Palin has another appeal that Mitt Romney just can’t match, and it’s through no fault of his. It’s a matter of gender. Recent polling shows a problem for Obama:

Perhaps the biggest factor keeping the presidential race close has been Obama’s inability to close the deal with some of Hillary Clinton’s supporters. According to the poll, 52 percent of them say they will vote for Obama, but 21 percent are backing McCain, with an additional 27 percent who are undecided or want to vote for someone else.

What’s more, those who backed Clinton in the primaries — but aren’t supporting Obama right now — tend to view McCain in a better light than Obama and have more confidence in McCain’s ability to be commander-in-chief.

Obama’s decision to choose Biden and stiff Hillary has her supporters even angrier right now. By selecting Sarah Palin as his running mate, McCain would show them that he, unlike Obama, doesn’t take women’s votes for granted.

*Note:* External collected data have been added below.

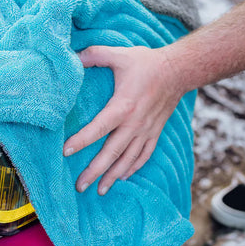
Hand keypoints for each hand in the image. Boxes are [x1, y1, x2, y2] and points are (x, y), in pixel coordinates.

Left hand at [63, 45, 184, 194]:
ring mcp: (146, 130)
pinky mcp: (155, 132)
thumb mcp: (119, 55)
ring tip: (99, 190)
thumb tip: (72, 57)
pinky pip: (144, 155)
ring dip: (113, 176)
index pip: (99, 128)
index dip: (82, 140)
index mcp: (123, 106)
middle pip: (112, 152)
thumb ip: (94, 55)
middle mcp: (135, 123)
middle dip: (95, 171)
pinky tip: (122, 177)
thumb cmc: (146, 62)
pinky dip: (133, 168)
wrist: (179, 70)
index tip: (66, 152)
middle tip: (80, 186)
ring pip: (128, 159)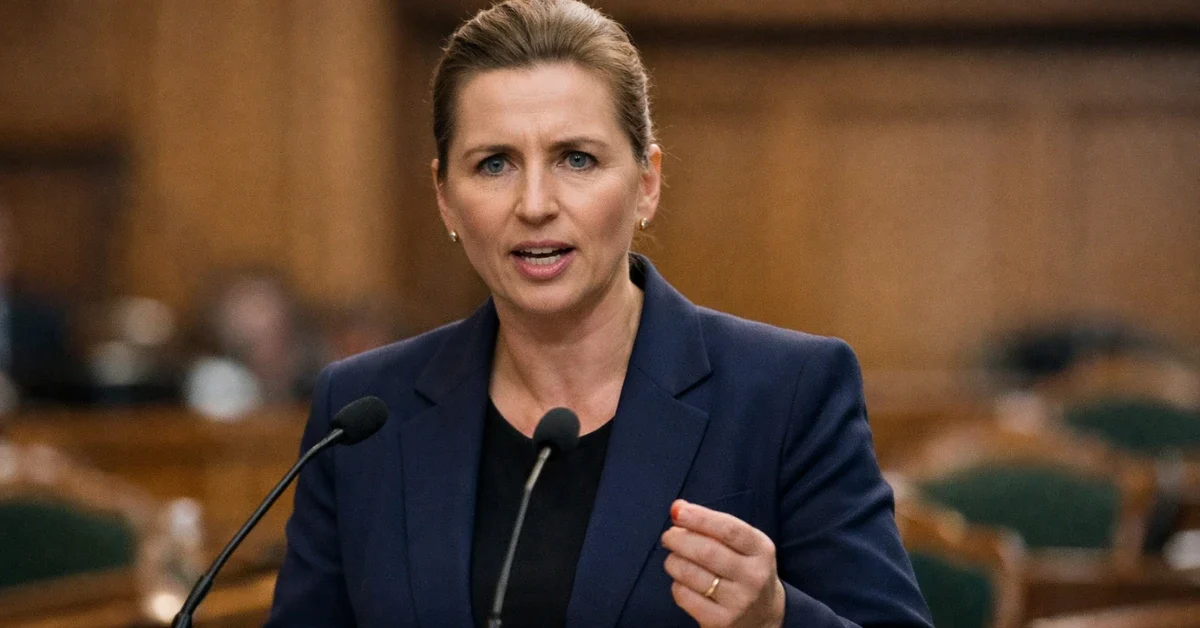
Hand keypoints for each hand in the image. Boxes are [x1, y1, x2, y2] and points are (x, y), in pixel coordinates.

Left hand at [661, 499, 784, 627]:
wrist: (762, 616)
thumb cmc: (744, 569)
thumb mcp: (741, 545)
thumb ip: (712, 524)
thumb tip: (677, 508)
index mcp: (761, 550)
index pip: (728, 529)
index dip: (700, 518)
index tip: (677, 511)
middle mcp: (754, 576)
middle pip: (706, 552)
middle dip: (679, 539)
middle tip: (668, 537)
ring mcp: (738, 602)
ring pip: (691, 574)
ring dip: (673, 561)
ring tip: (674, 558)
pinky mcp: (720, 621)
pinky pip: (685, 596)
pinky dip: (676, 584)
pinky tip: (682, 581)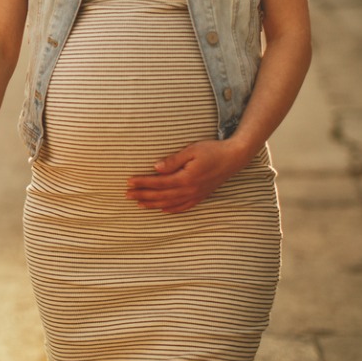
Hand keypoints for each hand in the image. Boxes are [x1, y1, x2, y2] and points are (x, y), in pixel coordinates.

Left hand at [126, 140, 251, 212]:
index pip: (158, 182)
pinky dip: (172, 210)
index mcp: (185, 178)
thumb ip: (173, 160)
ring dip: (153, 204)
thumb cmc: (212, 150)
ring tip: (138, 204)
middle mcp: (189, 190)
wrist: (234, 158)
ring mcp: (196, 195)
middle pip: (161, 195)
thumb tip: (156, 168)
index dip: (142, 183)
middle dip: (142, 195)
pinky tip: (163, 210)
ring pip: (170, 203)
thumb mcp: (192, 150)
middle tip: (126, 195)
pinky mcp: (201, 196)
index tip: (128, 182)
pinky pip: (184, 207)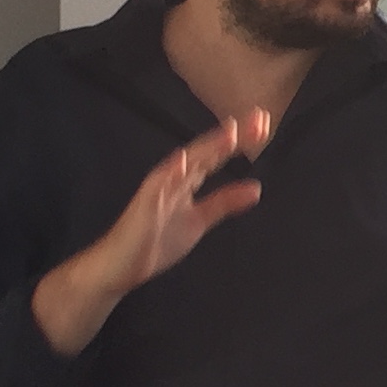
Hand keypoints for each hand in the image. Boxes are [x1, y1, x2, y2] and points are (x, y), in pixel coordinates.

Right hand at [32, 111, 268, 354]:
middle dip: (232, 135)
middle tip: (260, 118)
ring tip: (231, 132)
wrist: (121, 267)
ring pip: (185, 163)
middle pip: (206, 151)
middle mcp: (173, 177)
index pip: (217, 155)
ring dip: (208, 147)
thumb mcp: (199, 220)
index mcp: (187, 180)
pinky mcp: (144, 206)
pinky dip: (170, 171)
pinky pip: (157, 187)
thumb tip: (256, 188)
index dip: (241, 141)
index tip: (265, 125)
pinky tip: (183, 160)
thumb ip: (224, 203)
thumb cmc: (155, 241)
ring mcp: (158, 189)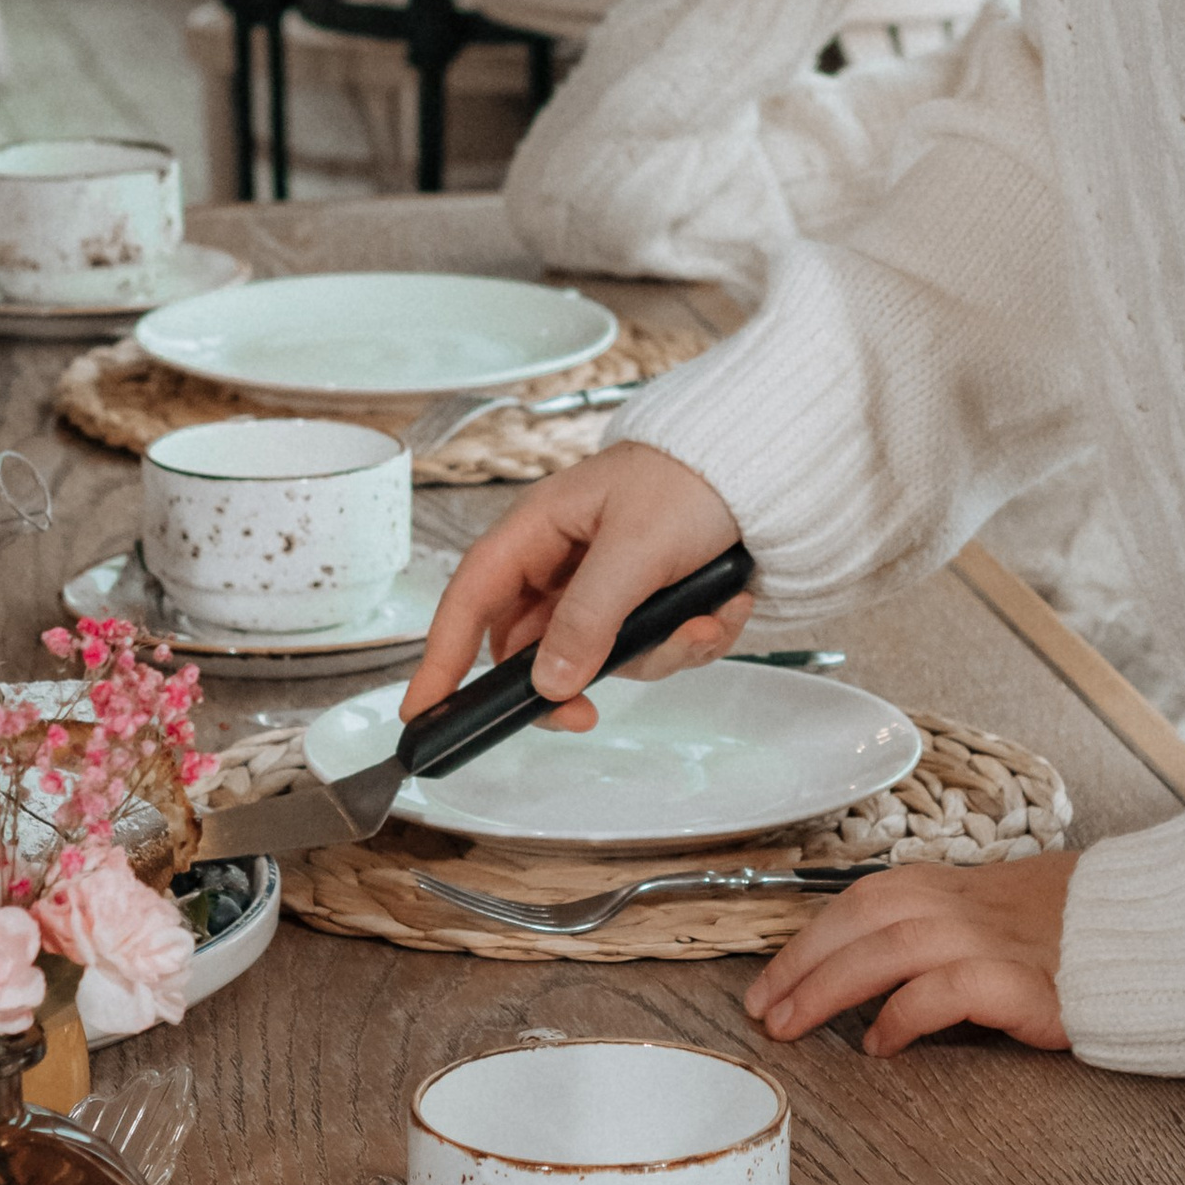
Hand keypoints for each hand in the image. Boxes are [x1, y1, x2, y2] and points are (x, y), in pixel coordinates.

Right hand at [398, 442, 749, 733]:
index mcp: (537, 530)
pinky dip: (692, 638)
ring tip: (705, 618)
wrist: (762, 468)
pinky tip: (724, 606)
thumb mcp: (637, 548)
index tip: (422, 712)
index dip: (439, 658)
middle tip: (590, 716)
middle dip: (574, 682)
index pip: (469, 600)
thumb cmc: (692, 477)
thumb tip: (549, 682)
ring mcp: (603, 588)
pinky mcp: (644, 605)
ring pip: (601, 659)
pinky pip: (651, 650)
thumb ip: (589, 616)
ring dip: (658, 652)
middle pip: (533, 651)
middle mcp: (561, 563)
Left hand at [741, 855, 1074, 1053]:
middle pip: (859, 922)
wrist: (1143, 935)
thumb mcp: (989, 910)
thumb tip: (870, 958)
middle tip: (764, 1011)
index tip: (768, 980)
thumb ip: (935, 925)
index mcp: (948, 884)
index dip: (806, 941)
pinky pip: (943, 992)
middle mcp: (960, 904)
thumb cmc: (1065, 930)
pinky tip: (881, 1046)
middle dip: (801, 966)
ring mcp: (988, 940)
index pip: (857, 902)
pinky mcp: (1018, 983)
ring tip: (796, 1026)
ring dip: (830, 988)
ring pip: (887, 951)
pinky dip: (902, 1016)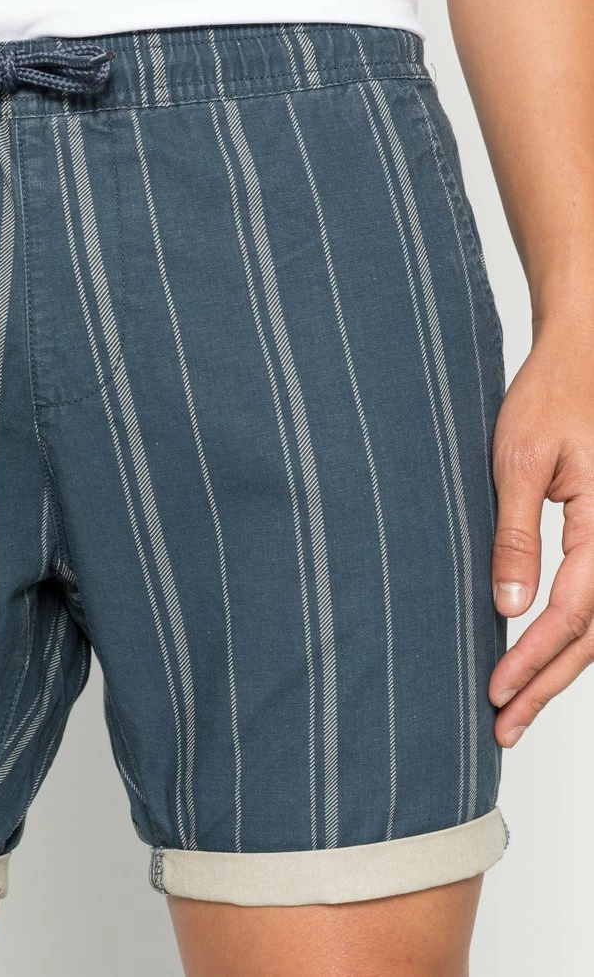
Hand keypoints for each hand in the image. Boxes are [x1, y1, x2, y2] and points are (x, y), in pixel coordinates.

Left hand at [488, 317, 593, 746]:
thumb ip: (516, 535)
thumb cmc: (551, 396)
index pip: (573, 611)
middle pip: (593, 634)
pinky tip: (543, 658)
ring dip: (560, 670)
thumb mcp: (520, 462)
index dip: (533, 657)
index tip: (498, 690)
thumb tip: (508, 605)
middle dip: (547, 683)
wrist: (582, 357)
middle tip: (506, 726)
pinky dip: (572, 637)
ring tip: (519, 709)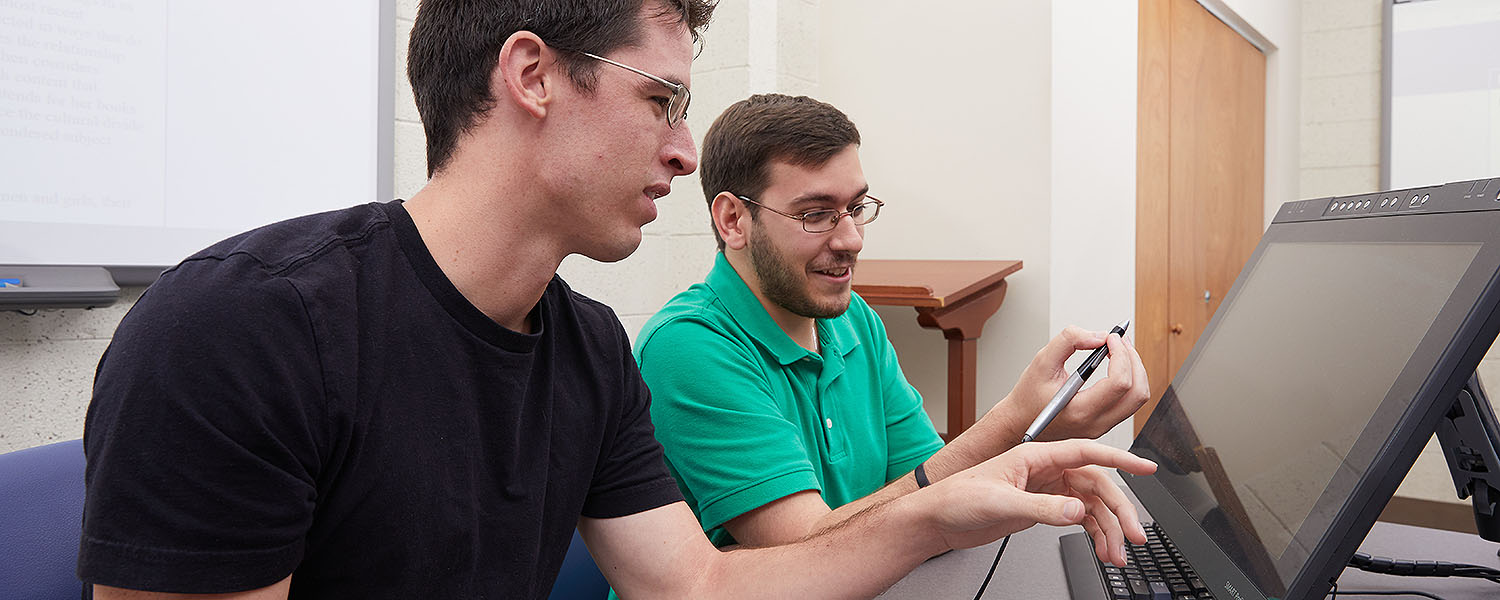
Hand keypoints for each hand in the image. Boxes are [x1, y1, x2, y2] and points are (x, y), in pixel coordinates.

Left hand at [922, 440, 1155, 566]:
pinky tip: (1101, 549)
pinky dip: (1093, 534)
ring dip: (1107, 529)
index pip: (1087, 453)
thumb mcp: (1000, 502)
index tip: (1146, 468)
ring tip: (1117, 554)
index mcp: (1036, 456)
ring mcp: (1046, 489)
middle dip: (1119, 512)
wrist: (938, 519)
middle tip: (1135, 536)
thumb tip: (1076, 511)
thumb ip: (1041, 507)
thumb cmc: (957, 498)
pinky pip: (1078, 518)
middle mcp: (1045, 470)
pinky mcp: (1042, 508)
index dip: (1120, 459)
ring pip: (1090, 506)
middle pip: (1096, 486)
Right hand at [997, 326, 1150, 441]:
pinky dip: (1130, 380)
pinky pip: (1129, 402)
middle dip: (1133, 360)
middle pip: (1138, 392)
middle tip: (1119, 341)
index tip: (1111, 338)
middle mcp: (1096, 424)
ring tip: (1119, 350)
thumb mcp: (1041, 362)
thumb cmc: (1028, 396)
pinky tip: (1116, 365)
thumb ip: (1068, 341)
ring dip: (1135, 370)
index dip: (1121, 355)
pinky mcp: (1104, 423)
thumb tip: (1098, 336)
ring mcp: (1102, 426)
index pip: (1119, 383)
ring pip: (1139, 398)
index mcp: (1080, 411)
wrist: (1018, 422)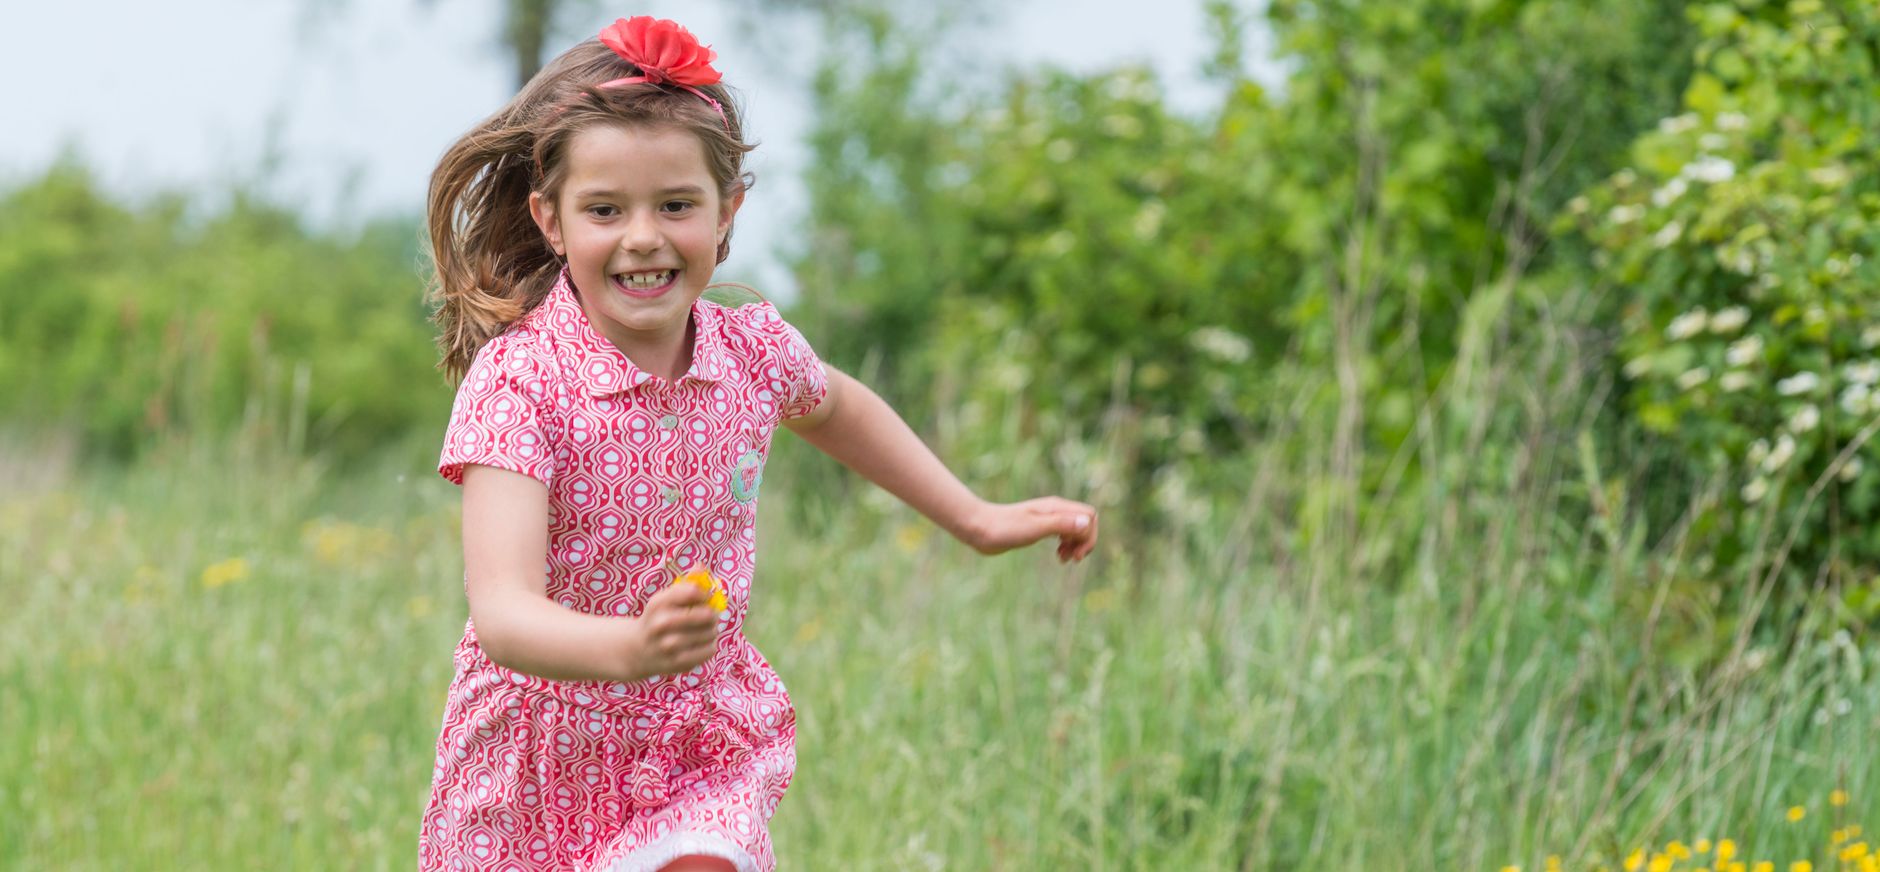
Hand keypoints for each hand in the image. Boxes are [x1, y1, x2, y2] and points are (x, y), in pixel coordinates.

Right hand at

The Democrats are touting Joe Biden’s blue collar roots, which they will exploit to try to continue to define McCain as so out of touch with the average American that “he doesn’t even know how many houses he owns” – nevermind that all members of the Senate are rich, and Biden’s compound is not your average American crib. They will tell us how he had to take second and third mortgages on his house to send his kids to college, and they will have many more stories of Biden as the average Joe.

If McCain chooses him, Romney will be portrayed by the Dems, rightly or wrongly, as a zillionaire who’s out of touch with average Americans. They can’t define Palin that way. Her parents were school teachers. Her husband Todd actually worked for a living in a blue-collar production job for BP on the North Slope for 20 years. And he’s a commercial fisherman in the summer. Todd is also something of an Alaska sports legend, having won the gruelling 2,000-mile Iron Dog snowmobile race four times. Oh, and he raises the kids while mom is working as Alaska’s CEO. The couple’s youngest child has Down’s Syndrome, a condition the doctors made them aware of before its birth. Yet they never even considered abortion, and they say the baby is “a blessing.” The story marks a stunning contrast to the pro-abortion positions of Obama and Biden. Palin is also a lifetime member of the NRA, an organization which has given Biden an F-rating. He even boasted that he wrote the language contained in the assault weapons bill. Romney’s record on gun control is shaky, while Palin’s is rock solid. America’a 80 million gun owners will love her.

The Palin family is a great story waiting to be told to the lower 48 if McCain is wise enough to pick Sarah. Even the drive-by media will be fascinated by it and eager to tell it. As good as Mitt Romney is as a vice-presidential choice, Palin is even better.